Problem description:
Check every line of the material below for the string "down", and return the ones that have it.

Collected data:
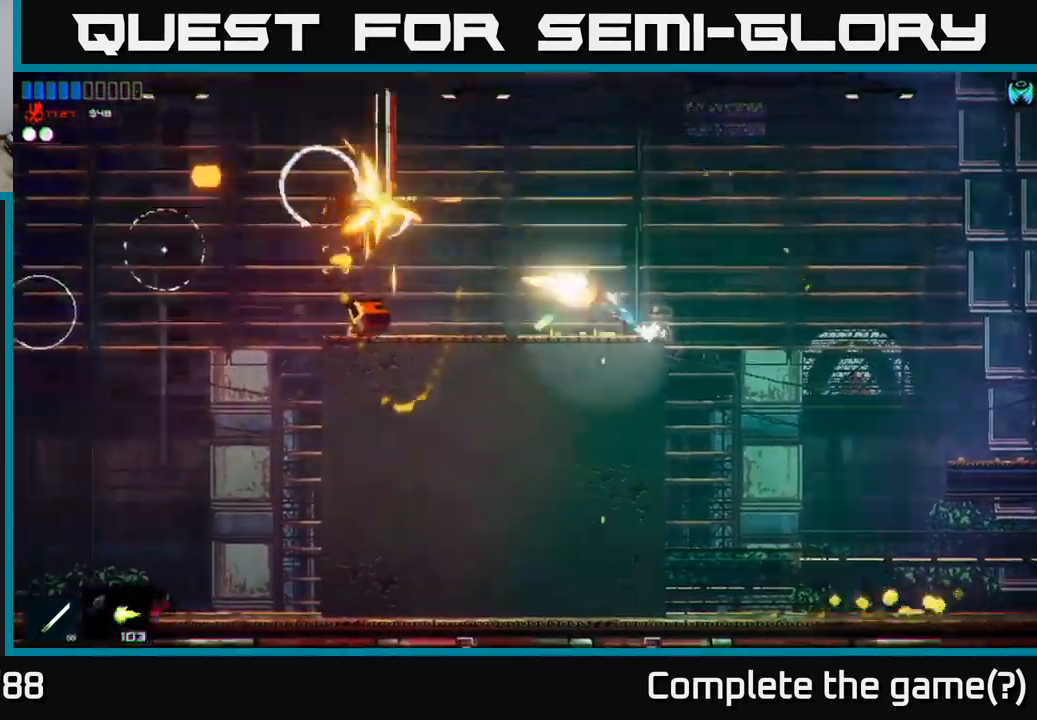
{"buttons": ["R2"], "left_stick": "left", "right_stick": "left", "events": []}
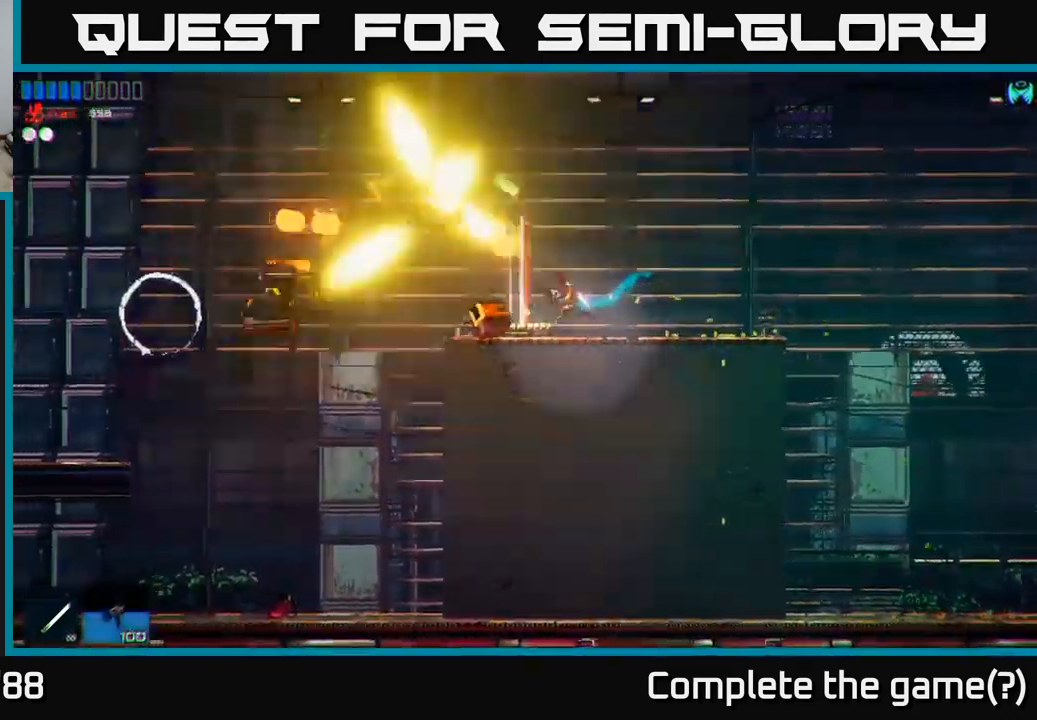
{"buttons": ["R2"], "left_stick": "left", "right_stick": "down-left", "events": [[17, "A", "down"], [50, "R2", "up"], [50, "left_stick", "center"], [150, "R2", "down"], [200, "left_stick", "up"], [334, "A", "up"], [350, "left_stick", "left"], [350, "right_stick", "down-left"]]}
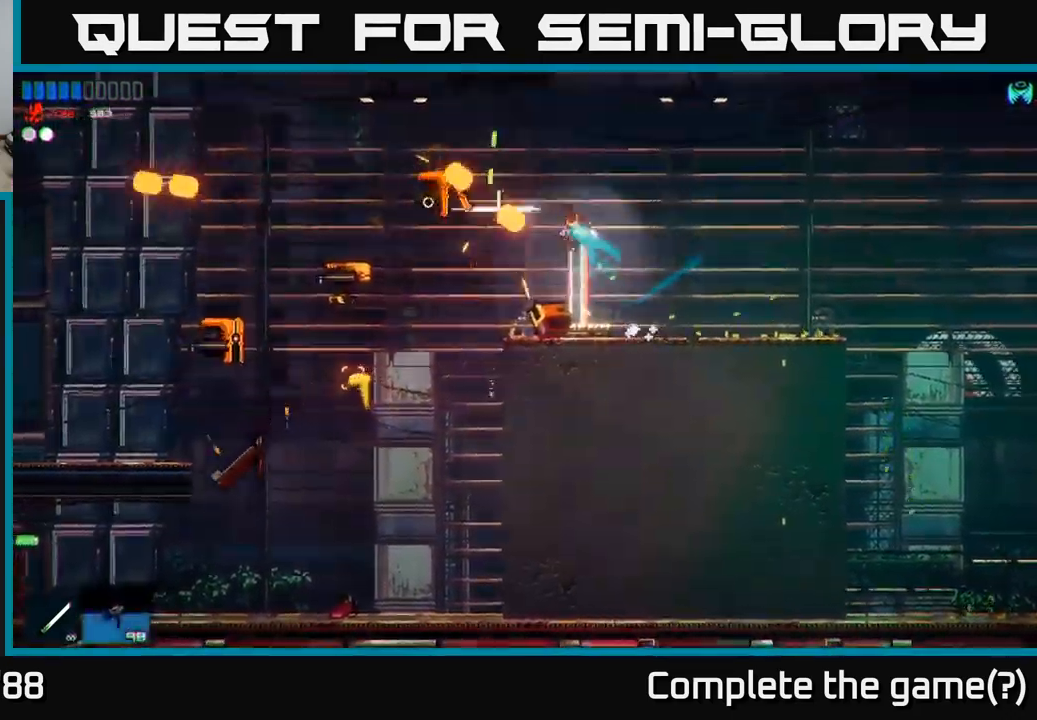
{"buttons": ["R2"], "left_stick": "right", "right_stick": "down-left", "events": [[17, "left_stick", "center"], [417, "left_stick", "right"]]}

Task output:
{"buttons": ["R2"], "left_stick": "left", "right_stick": "down-left", "events": [[17, "A", "down"], [50, "R2", "up"], [50, "left_stick", "center"], [150, "R2", "down"], [200, "left_stick", "up"], [334, "A", "up"], [350, "left_stick", "left"], [350, "right_stick", "down-left"]]}
{"buttons": ["R2"], "left_stick": "right", "right_stick": "down-left", "events": [[17, "left_stick", "center"], [417, "left_stick", "right"]]}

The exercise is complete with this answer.